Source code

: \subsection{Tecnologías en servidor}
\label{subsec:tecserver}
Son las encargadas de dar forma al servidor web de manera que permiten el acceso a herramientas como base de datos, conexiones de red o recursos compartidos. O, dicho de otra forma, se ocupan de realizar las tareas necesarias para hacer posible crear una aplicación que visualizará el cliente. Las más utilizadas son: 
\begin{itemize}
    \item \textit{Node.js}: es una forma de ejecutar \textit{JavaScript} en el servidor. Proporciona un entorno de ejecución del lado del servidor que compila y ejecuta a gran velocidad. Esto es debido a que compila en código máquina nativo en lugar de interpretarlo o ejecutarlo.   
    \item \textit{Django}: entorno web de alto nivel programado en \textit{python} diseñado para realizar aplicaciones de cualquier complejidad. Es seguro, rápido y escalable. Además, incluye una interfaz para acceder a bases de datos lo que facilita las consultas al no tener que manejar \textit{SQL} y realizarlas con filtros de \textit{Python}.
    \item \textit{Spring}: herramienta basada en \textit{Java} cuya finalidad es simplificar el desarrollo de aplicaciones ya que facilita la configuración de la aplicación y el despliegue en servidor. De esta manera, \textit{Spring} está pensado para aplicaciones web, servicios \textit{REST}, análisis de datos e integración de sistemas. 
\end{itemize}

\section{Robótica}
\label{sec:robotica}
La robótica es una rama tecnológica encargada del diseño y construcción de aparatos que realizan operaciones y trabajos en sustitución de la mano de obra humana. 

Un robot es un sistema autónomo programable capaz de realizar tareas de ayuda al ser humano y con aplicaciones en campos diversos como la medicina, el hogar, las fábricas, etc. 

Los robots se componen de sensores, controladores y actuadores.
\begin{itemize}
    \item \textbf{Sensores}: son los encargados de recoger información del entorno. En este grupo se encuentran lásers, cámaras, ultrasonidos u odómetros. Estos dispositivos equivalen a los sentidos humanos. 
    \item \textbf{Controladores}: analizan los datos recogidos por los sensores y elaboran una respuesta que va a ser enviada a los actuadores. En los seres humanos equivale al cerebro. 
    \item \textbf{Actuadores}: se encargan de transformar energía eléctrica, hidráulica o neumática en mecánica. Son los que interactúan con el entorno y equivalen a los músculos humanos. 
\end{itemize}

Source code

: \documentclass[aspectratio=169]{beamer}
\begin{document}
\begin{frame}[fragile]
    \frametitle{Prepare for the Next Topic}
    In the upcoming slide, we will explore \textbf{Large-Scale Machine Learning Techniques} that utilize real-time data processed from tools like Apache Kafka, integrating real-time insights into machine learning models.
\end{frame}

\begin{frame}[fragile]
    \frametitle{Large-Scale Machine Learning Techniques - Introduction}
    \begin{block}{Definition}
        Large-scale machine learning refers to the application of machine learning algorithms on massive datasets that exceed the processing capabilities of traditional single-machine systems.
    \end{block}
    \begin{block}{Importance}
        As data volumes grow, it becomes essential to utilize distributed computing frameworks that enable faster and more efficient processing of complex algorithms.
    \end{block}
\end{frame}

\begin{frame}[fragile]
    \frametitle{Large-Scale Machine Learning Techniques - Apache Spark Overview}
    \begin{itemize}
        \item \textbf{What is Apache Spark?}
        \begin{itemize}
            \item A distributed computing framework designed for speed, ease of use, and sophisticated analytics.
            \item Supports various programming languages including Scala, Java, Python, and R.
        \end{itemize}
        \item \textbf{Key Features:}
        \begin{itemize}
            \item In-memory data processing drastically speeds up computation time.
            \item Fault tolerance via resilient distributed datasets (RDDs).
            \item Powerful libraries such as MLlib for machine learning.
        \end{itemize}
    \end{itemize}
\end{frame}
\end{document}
══════════════════════════════
Please output the lines of the listing above that fall in the stretch from the one with "Son las encargadas" through the one with "los sentidos humanos.", exactly and only those.

__PROBLEM SOLUTION__:
Son las encargadas de dar forma al servidor web de manera que permiten el acceso a herramientas como base de datos, conexiones de red o recursos compartidos. O, dicho de otra forma, se ocupan de realizar las tareas necesarias para hacer posible crear una aplicación que visualizará el cliente. Las más utilizadas son: 
\begin{itemize}
    \item \textit{Node.js}: es una forma de ejecutar \textit{JavaScript} en el servidor. Proporciona un entorno de ejecución del lado del servidor que compila y ejecuta a gran velocidad. Esto es debido a que compila en código máquina nativo en lugar de interpretarlo o ejecutarlo.   
    \item \textit{Django}: entorno web de alto nivel programado en \textit{python} diseñado para realizar aplicaciones de cualquier complejidad. Es seguro, rápido y escalable. Además, incluye una interfaz para acceder a bases de datos lo que facilita las consultas al no tener que manejar \textit{SQL} y realizarlas con filtros de \textit{Python}.
    \item \textit{Spring}: herramienta basada en \textit{Java} cuya finalidad es simplificar el desarrollo de aplicaciones ya que facilita la configuración de la aplicación y el despliegue en servidor. De esta manera, \textit{Spring} está pensado para aplicaciones web, servicios \textit{REST}, análisis de datos e integración de sistemas. 
\end{itemize}

\section{Robótica}
\label{sec:robotica}
La robótica es una rama tecnológica encargada del diseño y construcción de aparatos que realizan operaciones y trabajos en sustitución de la mano de obra humana. 

Un robot es un sistema autónomo programable capaz de realizar tareas de ayuda al ser humano y con aplicaciones en campos diversos como la medicina, el hogar, las fábricas, etc. 

Los robots se componen de sensores, controladores y actuadores.
\begin{itemize}
    \item \textbf{Sensores}: son los encargados de recoger información del entorno. En este grupo se encuentran lásers, cámaras, ultrasonidos u odómetros. Estos dispositivos equivalen a los sentidos humanos. 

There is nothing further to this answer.